Her yerde adaylar var bu günlerde, değil mi?
Festivallerde, düğünlerde, eko günlerde...
Pazarda, okulda, hastanede, dairede...
Köyde, meydanda, kahvede...
***
Bir köyde yok, farkında mısınız?
Bu seçimler ki, 'siyasi eşitliği' bağırır en fazla, çözüme dair...
'Görünür' olmak konuşulur, dünyalı bir gelecekte...
Kimliğimize ve farklılıklara saygıyı anımsatır...
İşte bu seçimler 'Kormacit'e uğramaz nedense...
***
Kekik kokulu kocaman bir 'ayıp' asılı durur boynumuzda da, farkına varmayız çok fazla...
Öyle ya, Yorgo'nun fırın kebabı, Maria'nın gülümsemesi kadardır gönlümüzdeki yeri!..
Ve demokrasi anlayışımız şömine önüne kurulan masalardaki mezeler gibi zengin değildir henüz...
***
Maronitlere bizim layık gördüğümüz 'yurttaşlık hakkı'nı 'Birleşik Kıbrıs' içinde hepimize yansıtsalar bir ayna gibi, kırarız o aynaları!..

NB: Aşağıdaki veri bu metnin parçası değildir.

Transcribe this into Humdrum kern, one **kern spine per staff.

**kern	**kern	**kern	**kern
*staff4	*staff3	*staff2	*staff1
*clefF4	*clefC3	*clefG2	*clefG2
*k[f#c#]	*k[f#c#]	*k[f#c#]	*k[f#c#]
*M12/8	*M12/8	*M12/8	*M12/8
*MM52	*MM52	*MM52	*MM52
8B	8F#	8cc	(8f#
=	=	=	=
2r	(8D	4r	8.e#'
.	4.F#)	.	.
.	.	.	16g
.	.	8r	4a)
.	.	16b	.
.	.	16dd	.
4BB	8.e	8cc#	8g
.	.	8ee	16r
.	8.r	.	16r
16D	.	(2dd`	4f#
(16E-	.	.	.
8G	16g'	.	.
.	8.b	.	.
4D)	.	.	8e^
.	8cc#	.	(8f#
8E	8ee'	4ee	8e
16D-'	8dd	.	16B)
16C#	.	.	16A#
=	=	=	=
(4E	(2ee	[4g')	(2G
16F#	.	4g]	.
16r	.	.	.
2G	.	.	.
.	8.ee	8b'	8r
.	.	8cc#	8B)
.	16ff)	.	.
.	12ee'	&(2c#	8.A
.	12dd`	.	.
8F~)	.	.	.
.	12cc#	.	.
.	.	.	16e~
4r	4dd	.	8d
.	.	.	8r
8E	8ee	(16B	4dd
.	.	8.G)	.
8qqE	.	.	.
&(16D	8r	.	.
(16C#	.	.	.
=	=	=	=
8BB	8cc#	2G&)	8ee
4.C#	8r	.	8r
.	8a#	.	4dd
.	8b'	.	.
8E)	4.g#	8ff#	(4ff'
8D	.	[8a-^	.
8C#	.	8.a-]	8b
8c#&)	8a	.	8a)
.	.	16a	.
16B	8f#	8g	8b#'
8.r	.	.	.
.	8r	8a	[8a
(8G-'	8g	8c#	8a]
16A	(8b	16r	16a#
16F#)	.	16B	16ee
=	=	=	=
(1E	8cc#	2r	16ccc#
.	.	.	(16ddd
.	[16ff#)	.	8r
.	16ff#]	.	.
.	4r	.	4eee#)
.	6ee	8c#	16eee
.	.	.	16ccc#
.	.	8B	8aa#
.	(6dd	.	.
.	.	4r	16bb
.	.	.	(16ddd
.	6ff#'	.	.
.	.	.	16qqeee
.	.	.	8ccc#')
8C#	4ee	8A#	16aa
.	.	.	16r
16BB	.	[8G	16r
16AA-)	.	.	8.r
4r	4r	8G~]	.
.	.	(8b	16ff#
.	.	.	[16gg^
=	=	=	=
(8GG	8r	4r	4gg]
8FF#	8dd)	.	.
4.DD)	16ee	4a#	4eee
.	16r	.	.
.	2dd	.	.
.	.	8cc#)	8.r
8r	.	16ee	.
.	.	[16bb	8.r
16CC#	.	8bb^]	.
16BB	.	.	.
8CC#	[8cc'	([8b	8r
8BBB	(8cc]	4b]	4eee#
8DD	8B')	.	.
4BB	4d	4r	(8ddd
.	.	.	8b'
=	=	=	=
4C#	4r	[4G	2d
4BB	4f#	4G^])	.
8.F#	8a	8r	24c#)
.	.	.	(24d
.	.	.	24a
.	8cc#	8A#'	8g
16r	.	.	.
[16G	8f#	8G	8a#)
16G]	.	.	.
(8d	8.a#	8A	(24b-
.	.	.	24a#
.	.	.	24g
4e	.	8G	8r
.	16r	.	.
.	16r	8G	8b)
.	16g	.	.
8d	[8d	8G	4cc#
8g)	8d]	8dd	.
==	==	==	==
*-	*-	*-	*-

Çok da emin değilim 'yurttaş' olup olmadıklarına gerçi...
Ama hayalim, milliyetçilik ve egemenlik masallarıyla bölünen değil sadece 'ortak yurttaşlık hakkı'yla buluşan bir coğrafyada yaşamaktır.
***
Seçimin uğramadığı Kormacit'imizle bu 'demokrasi oyunu' buruktur, Maronit dostlarımızın gönlünde...
Hiç de konusu olmamıştır üstelik, asıl yandığım da budur...
Maronitlere yönelik bu 'ayrımcılık' seçime günler kala tek kelime gündem olmamışsa, 'oy hesabı'na kilitlenen ve 'sandık sonucu'nu hayatın dahi üzerinde gören beyinlerinizin eseridir.
***
Kim bilir, seçim sonucu yine oralarda kutlanır, bir duble zivaniya ya da altın serisi rakıyla...
Konyağın pek hükmü kalmamıştır, 'kaçak' olmadıktan sonra!..
***
Seçim 'oy'dan mütevelli bir oyun galiba!..
Kormacit'in daracık, kıvrımlı yolları gibi daha çok sürmemiz gerekiyor, eşitlik ve demokrasi aşkına...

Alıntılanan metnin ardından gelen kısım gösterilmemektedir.